- [Your task] Rewrite the passage of the ceph and btrfs email thread starting with "(By the way, the" and going on through "for the information.", substituting "metadata" for "journal".

- [Text block]
My next experiment is to start again, but with the osds using xfs, not
btrfs. My understanding is that ceph is designed to work best with
btrfs, so I don't want to go this way long term, but if everything works
significantly better, it would localise the issue to btrfs.

(By the way, the root filesystem is still compressed btrfs - I wonder
whether that is a problem; with the journal i/o going this way...)

David

On 09/10/2012 20:59, Gregory Farnum wrote:
> Okay, thanks for the information.
>
> Sam has walked through trying to fix this before and I don't know if
> he came up with anything, but the use of btrfs compression has been a
> common theme among those who have reproduced this bug. I updated the
> ticket, but for now I'd recommend leaving it off with the rest of your
> machines.
>
> John, can you add a warning to whatever install/configuration/whatever
> docs are appropriate?
> -Greg
>
> On Tue, Oct 9, 2012 at 12:50 PM, Dave (Bob) <dave@xxxxxxxxxxxxxxxxxx> wrote:
>> Greg,
>>
>> Thank you very much for your prompt rely.
>>
>> Yes, I am using lzo compression, and autodefrag.
>>
>> David
>>
>>
>> On 09/10/2012 20:45, Gregory Farnum wrote:
>>> I'm going to have to leave most of these questions for somebody else,
>>> but I do have one question. Are you using btrfs compression on your
>>> OSD backing filesystems?
>>> -Greg
>>>
>>> On Tue, Oct 9, 2012 at 12:43 PM, Dave (Bob) <dave@xxxxxxxxxxxxxxxxxx> wrote:
>>>> I have a problem with this leveldb corruption issue. My logs show the
>>>> same failure as is shown in Ceph's redmine as bug #2563.
>>>>
>>>> I am using linux-3.6.0 (x86_64) and ceph-0.52.

(Data records)
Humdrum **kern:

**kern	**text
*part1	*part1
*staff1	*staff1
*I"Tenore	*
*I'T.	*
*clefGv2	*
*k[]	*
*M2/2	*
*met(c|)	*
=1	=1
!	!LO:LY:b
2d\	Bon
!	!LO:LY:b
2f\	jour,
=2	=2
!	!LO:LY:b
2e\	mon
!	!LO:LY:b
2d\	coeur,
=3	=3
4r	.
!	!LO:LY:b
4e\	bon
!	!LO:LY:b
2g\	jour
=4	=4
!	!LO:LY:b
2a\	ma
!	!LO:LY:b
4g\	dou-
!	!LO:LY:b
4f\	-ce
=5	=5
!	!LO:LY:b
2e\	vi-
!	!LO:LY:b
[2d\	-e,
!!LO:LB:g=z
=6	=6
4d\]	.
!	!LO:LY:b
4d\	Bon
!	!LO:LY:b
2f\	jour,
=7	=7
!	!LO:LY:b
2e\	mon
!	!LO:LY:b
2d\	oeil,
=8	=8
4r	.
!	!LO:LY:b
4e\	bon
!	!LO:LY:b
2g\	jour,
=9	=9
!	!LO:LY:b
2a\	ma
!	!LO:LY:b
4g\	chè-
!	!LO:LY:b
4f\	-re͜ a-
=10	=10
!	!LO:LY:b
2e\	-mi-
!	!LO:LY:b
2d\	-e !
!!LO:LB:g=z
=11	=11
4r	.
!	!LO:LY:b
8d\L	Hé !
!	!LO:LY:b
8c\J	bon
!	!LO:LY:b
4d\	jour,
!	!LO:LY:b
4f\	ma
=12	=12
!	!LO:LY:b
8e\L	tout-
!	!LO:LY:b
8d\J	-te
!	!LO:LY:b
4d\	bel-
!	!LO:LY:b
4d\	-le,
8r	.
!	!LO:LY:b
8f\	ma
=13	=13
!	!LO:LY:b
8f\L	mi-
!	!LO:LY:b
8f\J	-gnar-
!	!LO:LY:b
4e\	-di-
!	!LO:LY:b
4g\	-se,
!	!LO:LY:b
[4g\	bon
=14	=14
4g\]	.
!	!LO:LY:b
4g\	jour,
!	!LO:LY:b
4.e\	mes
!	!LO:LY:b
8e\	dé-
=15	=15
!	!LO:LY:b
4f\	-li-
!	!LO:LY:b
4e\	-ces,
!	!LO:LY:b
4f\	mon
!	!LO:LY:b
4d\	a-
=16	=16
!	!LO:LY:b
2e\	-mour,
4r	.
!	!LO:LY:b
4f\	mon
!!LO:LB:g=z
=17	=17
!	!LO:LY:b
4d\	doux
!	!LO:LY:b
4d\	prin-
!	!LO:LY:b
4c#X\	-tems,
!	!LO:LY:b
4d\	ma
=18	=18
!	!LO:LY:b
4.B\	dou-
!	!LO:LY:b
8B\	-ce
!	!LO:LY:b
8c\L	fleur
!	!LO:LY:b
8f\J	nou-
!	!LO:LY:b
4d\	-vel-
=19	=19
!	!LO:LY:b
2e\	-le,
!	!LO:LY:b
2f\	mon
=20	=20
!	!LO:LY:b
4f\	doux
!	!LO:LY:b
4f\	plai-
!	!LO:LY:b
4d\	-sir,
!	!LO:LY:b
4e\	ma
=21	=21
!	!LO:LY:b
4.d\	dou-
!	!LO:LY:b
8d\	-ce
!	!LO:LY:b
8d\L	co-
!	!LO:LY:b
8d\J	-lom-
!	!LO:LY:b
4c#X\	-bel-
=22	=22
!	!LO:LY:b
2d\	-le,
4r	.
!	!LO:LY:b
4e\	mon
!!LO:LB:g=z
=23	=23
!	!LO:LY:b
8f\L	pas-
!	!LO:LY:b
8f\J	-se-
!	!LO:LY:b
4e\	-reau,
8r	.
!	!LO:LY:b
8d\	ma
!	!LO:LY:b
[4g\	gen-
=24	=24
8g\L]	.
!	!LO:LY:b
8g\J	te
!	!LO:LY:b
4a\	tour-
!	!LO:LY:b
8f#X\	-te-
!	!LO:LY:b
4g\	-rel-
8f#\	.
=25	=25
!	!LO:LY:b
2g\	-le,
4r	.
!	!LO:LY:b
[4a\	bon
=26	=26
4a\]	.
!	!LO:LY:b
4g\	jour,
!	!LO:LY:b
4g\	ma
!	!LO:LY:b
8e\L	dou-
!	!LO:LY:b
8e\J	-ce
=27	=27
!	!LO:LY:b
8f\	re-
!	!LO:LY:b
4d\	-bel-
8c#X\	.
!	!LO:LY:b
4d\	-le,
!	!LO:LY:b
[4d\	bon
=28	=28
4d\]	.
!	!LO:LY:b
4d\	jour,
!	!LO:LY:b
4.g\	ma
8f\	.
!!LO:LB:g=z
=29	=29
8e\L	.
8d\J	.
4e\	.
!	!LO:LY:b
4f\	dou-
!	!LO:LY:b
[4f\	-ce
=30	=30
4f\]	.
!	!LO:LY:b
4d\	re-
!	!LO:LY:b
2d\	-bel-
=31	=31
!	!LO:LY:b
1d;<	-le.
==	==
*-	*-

- [Final answer]
(By the way, the root filesystem is still compressed btrfs - I wonder
whether that is a problem; with the metadata i/o going this way...)

David

On 09/10/2012 20:59, Gregory Farnum wrote:
> Okay, thanks for the information.